[[ TEXT FOR ANALYSIS, beginning ]]

Skip to main content

Bryan Adams, The Band



More Canadian Artists being covered

It’s a lengthy list for me to make my way through the rest of it but over the next few blogs I will highlight a few more covered songs written or originally performed by Canadians.

Bryan Adams


“(Everything I Do) I Do It for You” by Bryan Adams, Written by; Bryan Adams, Michael Kamen, Robert John "Mutt" Lange. You likely know this song was written for and featured in the (1991) film Robin Hood: Prince of Thieves.
To say this song was a mega hit is a bit of an understatement, it peaked at number one on every documented music chart in the world. It broke the record for most consecutive weeks at number one in the UK and was the song of the year in Canada for 1991.

An Article by Henry Yates July 27, 2016 tells the story about this song.

Released in June 1991, here is Bryan Adams in 1992 (covered 68 times).
Julia Westlin, 2017, a cleverly done Acapella version, you might think some of the background to be instruments or electronic sounds but I’m pretty sure it’s all voice.
This song is really a tough act to follow and therefore I think hard to cover it well, here are a couple more versions;
Remember Clay Aiken? (2006)
Brandy (1998)

[[ TEXT FOR ANALYSIS, end ]]
[[ INFORMATION, beginning ]]

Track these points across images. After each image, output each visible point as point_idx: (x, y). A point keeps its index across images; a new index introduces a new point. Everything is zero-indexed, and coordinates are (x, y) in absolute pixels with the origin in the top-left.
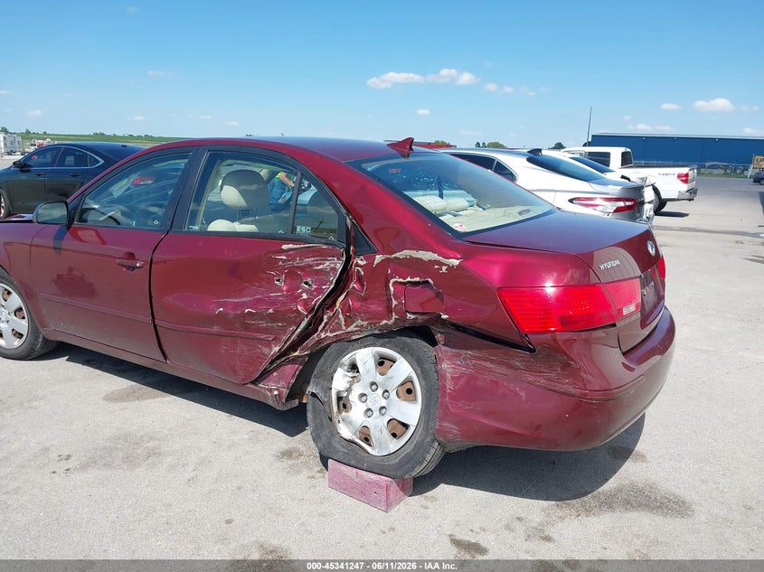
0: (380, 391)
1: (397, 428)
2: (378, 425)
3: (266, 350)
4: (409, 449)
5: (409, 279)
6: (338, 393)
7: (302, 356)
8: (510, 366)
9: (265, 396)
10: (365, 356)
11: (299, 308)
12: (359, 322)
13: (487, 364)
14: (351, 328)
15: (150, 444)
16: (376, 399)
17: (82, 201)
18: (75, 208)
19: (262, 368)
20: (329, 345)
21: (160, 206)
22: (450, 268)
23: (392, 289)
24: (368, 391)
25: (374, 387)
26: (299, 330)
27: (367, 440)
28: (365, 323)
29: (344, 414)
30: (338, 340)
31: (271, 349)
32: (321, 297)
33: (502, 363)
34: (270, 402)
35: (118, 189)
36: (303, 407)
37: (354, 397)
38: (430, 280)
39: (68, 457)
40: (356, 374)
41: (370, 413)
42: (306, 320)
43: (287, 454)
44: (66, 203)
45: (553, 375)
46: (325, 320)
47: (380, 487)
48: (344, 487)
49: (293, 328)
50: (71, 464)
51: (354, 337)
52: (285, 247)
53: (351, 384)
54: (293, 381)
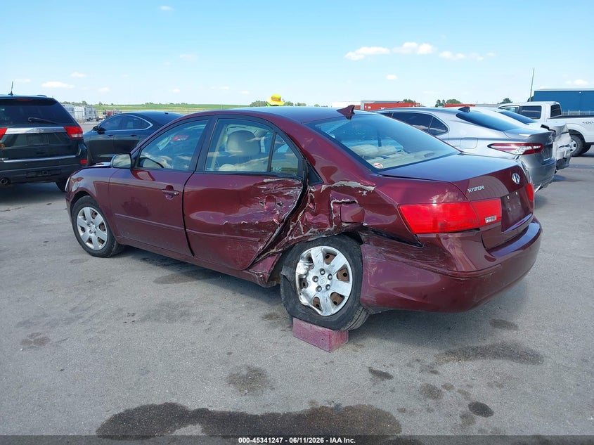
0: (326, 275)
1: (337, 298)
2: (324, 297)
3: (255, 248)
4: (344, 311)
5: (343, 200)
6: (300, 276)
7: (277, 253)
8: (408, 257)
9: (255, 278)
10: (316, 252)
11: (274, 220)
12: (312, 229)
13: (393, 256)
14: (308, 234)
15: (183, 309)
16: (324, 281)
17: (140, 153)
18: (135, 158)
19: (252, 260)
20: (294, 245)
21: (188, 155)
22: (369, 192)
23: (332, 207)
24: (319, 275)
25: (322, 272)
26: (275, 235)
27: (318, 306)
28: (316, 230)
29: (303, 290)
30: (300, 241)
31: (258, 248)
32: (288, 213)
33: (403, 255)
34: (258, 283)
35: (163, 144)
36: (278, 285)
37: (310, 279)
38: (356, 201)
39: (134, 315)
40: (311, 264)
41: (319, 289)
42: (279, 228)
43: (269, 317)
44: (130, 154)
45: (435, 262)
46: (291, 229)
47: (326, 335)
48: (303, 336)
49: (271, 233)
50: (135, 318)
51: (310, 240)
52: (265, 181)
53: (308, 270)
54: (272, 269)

[[ INFORMATION, end ]]

QUESTIONS TO ANSWER ▸
A – From the blog post about covers of songs by Canadian artists, list every performer credited with a version of "(Everything I Do) I Do It for You," along with the year given for each.
B – Please resume the blog post about covers of songs by Canadian artists, picking up right after its final line.

ANSWERS TO EACH TASK ▸
A –
Bryan Adams (1992)
Julia Westlin (2017)
Clay Aiken (2006)
Brandy (1998)

B –
Kenny G with Lee Ann Rimes, a very nice version from 2005.
Charice (2013)
Also performed in Czech, Dutch, German, Italian and Spanish. There are 17 instrumental versions.
If you are a Family Guy fan you might remember Stewie doing this song

I’ve already talked about some of The Band covers but this next one was a huge song for them;
The Night They Drove Old Dixie Down” written by Robbie Robertson, released on the album “The Band” in 1969, covered 59 times.
You will never run out of Johnny Cash here (released in 1975)
Joan Baez covered this in 1971 and I believe it was her biggest hit song, here is a clip from a great music show “The Midnight Special” which aired in the 1970’s.
The Sheepdogs from a live performance and not an ‘official’ documented cover.
Also covered by John Denver, the Black Crowes, Jerry Garcia and most recently in 2016 by Luis Prado from Spain.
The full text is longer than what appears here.